Galliano takes top accolade in British fashion awards
Friday 07 October 1994
Galliano last received the award in 1987, at the tender age of 26, when he was labelled both the bad boy of British fashion and the undisputed star. Despite constant critical acclaim, his business has suffered many financial setbacks since then, epitomising everyone's idea of British design - high on creativity, low on commerciality.
Nevertheless, the designer has built up an impressive list of loyal clients, including the rich society women Dodie Rosekrans and Beatrice de Rothschild. His ready-to- wear collection crosses into the realms of haute couture.
Previous winners of the award, which is celebrating its 10th year, include John Rocha, Vivienne Westwood, Katharine Hamnett and Rifat Ozbek. None of these designers show their collections on the catwalk during London Fashion Week. Hamnett shows in Milan and Westwood, Ozbek and Galliano all show in Paris. This October, Rocha, last year's designer of the year, moves his catwalk show from London to Paris as well.
The award is based on Galliano's past two collections. His autumn/ winter 1994 collection is a pared- down series of intricately cut and elegant clothes influenced by the Japanese kimono. Tuxedo jackets are given a new slant with long kimono sleeves and dresses get his trademark bias cut.
The collection was shown in Paris last spring in the dilapidated grandeur of a house owned by another of his wealthy customers, Sao Schlumberger. Models wandered through the rooms as press, buyers and photographers watched from their antique sofas. The diamonds worn were real.

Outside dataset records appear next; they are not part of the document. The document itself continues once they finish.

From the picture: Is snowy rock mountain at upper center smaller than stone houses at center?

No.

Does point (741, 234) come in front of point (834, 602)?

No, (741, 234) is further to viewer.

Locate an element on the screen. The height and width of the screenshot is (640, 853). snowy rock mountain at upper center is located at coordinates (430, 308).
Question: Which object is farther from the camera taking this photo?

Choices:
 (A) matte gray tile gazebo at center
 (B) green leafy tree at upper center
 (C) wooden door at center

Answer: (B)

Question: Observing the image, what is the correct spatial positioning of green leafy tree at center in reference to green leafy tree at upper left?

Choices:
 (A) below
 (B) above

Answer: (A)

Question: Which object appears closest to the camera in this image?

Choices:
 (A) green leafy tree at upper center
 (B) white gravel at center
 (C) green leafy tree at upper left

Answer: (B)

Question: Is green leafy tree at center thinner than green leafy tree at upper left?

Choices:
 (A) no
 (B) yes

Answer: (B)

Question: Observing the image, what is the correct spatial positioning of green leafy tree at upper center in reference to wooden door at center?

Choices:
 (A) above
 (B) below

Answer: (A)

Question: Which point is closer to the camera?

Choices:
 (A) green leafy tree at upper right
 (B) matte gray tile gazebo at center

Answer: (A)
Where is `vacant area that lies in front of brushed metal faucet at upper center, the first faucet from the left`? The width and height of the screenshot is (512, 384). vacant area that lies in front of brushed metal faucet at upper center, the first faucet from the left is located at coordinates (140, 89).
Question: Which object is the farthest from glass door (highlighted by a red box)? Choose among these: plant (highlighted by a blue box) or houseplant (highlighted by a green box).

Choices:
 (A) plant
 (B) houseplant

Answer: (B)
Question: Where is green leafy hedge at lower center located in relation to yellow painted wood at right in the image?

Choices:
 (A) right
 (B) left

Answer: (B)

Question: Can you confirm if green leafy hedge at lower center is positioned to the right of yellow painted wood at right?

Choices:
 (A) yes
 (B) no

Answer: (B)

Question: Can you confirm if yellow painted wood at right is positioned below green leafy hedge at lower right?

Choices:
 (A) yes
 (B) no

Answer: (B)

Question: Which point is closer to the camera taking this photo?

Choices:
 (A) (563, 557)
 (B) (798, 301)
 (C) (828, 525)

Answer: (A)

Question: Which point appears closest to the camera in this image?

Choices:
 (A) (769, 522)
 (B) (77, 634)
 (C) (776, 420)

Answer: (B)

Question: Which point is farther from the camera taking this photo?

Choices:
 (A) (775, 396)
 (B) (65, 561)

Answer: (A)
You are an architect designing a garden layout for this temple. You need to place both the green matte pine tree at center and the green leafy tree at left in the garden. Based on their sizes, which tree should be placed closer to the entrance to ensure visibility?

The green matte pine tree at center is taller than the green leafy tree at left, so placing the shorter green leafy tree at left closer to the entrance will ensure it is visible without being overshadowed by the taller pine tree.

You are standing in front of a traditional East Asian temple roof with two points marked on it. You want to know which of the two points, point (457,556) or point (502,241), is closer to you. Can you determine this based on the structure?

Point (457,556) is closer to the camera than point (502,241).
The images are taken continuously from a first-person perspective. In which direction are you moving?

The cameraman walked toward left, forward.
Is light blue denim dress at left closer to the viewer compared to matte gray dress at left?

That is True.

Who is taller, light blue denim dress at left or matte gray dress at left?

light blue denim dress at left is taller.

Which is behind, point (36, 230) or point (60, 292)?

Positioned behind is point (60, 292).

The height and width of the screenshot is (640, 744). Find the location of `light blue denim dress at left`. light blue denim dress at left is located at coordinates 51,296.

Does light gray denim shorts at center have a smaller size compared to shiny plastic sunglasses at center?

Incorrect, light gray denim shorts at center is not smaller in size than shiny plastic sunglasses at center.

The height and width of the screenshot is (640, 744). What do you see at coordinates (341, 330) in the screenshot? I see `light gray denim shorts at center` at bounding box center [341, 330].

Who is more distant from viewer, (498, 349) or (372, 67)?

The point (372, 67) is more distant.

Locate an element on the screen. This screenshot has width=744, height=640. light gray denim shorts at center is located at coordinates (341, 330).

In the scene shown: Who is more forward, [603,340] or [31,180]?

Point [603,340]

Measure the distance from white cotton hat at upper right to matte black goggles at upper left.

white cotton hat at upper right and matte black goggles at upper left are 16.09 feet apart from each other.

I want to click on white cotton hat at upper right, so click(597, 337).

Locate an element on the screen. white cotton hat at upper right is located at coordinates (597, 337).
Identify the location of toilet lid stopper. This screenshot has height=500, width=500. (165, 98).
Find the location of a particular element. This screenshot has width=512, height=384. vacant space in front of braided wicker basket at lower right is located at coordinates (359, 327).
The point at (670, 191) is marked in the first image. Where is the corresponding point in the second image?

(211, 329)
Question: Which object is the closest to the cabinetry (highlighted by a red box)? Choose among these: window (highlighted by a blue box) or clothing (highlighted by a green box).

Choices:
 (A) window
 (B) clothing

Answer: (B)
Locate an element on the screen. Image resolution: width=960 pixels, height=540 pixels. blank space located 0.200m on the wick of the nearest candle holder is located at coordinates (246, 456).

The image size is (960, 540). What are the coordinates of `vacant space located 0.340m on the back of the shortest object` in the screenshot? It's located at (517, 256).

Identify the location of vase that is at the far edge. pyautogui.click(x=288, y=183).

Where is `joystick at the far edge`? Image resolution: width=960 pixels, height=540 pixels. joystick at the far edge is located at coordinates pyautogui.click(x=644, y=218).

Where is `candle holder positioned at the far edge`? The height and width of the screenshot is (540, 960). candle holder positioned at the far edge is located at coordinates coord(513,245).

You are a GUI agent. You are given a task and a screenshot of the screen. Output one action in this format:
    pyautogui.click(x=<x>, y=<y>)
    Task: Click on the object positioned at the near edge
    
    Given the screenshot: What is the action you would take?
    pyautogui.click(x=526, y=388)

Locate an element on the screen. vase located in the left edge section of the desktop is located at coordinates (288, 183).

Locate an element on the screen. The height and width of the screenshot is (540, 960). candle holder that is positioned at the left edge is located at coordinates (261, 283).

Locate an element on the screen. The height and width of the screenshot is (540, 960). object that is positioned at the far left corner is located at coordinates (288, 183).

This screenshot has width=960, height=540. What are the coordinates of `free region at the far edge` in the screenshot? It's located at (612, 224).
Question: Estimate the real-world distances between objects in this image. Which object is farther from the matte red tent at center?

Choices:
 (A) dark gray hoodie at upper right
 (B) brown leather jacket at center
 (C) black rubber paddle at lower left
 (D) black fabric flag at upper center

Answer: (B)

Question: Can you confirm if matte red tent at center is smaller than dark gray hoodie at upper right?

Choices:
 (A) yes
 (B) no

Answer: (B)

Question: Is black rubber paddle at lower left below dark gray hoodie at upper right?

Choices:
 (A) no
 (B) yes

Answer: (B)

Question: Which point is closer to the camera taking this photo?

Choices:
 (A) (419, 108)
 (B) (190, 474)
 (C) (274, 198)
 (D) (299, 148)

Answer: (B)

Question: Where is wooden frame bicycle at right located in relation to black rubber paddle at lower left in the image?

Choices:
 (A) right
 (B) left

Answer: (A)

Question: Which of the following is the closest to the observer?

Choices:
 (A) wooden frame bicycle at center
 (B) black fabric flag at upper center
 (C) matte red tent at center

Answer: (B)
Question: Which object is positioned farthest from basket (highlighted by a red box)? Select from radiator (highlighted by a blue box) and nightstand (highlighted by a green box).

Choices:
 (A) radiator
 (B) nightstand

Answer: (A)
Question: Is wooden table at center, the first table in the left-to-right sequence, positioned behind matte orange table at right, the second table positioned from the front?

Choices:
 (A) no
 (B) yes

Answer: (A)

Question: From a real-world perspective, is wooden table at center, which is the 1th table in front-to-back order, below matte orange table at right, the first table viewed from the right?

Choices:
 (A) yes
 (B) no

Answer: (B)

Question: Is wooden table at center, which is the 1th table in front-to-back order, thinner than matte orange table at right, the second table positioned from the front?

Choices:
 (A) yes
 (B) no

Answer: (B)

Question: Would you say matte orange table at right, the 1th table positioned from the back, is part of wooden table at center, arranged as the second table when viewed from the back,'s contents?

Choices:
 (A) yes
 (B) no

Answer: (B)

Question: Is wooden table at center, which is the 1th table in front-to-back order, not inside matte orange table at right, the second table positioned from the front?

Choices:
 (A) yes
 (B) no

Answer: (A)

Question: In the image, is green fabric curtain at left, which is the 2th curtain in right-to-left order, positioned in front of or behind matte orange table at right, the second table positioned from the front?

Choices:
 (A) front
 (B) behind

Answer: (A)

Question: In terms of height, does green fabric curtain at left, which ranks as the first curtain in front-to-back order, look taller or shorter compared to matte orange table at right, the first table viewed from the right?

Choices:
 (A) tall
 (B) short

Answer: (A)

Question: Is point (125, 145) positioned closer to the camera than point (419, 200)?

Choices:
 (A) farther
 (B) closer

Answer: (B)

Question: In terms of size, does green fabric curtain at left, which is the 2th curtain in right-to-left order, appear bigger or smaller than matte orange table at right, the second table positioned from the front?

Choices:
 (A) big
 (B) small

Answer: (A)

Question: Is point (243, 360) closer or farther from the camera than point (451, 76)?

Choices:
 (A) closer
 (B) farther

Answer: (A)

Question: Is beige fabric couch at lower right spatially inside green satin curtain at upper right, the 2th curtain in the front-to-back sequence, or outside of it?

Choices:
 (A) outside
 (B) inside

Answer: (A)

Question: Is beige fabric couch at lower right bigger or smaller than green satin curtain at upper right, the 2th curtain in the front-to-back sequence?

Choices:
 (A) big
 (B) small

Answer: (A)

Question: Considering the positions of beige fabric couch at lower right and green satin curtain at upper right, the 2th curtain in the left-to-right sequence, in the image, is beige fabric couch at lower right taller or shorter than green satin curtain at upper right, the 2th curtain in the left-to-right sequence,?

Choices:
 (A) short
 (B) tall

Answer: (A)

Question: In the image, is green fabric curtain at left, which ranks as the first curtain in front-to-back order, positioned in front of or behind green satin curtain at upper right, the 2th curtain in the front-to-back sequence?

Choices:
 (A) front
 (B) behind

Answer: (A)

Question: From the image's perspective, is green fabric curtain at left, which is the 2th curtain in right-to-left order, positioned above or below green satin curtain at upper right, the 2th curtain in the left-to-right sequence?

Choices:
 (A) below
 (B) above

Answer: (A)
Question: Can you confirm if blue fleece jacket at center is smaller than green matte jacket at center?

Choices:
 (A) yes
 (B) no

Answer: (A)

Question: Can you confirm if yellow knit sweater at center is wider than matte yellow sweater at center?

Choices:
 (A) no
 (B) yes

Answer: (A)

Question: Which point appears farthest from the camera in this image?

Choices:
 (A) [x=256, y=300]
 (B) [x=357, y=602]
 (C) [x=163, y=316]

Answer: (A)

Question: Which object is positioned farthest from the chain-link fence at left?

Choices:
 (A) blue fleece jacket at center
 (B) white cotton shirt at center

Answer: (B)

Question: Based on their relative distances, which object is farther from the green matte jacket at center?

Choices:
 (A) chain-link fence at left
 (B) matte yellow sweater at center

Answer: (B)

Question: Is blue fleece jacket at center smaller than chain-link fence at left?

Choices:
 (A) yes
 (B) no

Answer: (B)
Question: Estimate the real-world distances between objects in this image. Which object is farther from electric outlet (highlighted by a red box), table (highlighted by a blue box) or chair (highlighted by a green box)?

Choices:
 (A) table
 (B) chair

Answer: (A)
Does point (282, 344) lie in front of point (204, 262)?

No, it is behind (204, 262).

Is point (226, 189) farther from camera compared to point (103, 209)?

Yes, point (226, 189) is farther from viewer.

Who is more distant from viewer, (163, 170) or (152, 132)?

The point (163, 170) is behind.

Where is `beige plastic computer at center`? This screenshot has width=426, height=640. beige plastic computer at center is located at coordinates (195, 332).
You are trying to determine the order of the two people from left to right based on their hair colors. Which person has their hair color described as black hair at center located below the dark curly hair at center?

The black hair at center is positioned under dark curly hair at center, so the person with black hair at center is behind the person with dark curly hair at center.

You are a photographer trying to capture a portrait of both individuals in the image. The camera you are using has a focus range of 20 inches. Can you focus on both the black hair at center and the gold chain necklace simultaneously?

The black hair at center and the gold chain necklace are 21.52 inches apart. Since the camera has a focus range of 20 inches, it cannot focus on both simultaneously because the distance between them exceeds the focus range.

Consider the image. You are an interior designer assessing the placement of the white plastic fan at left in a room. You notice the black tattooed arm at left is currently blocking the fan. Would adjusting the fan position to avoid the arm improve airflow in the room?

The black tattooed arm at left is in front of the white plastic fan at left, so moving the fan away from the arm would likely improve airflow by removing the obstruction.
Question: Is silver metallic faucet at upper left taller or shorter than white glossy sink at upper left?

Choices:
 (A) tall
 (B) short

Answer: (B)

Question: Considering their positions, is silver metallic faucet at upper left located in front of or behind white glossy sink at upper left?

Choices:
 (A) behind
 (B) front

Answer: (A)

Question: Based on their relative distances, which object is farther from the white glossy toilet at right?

The collection was bought by the powerful American stores Bergdorf Goodman, Nieman Marcus and Saks.
Galliano, who moved to London at the age of six with his Gibraltan father and Spanish mother, has been in the limelight since graduating from St Martin's in 1984. There, his collection, 'Les Incroyables', caused as much of a stir as that of any established designer that year. It was immediately bought by the influential London store Browns.
His fascination with bias-cutting and tailoring techniques has remained with him since then, as has his desire for a return to dressing-up.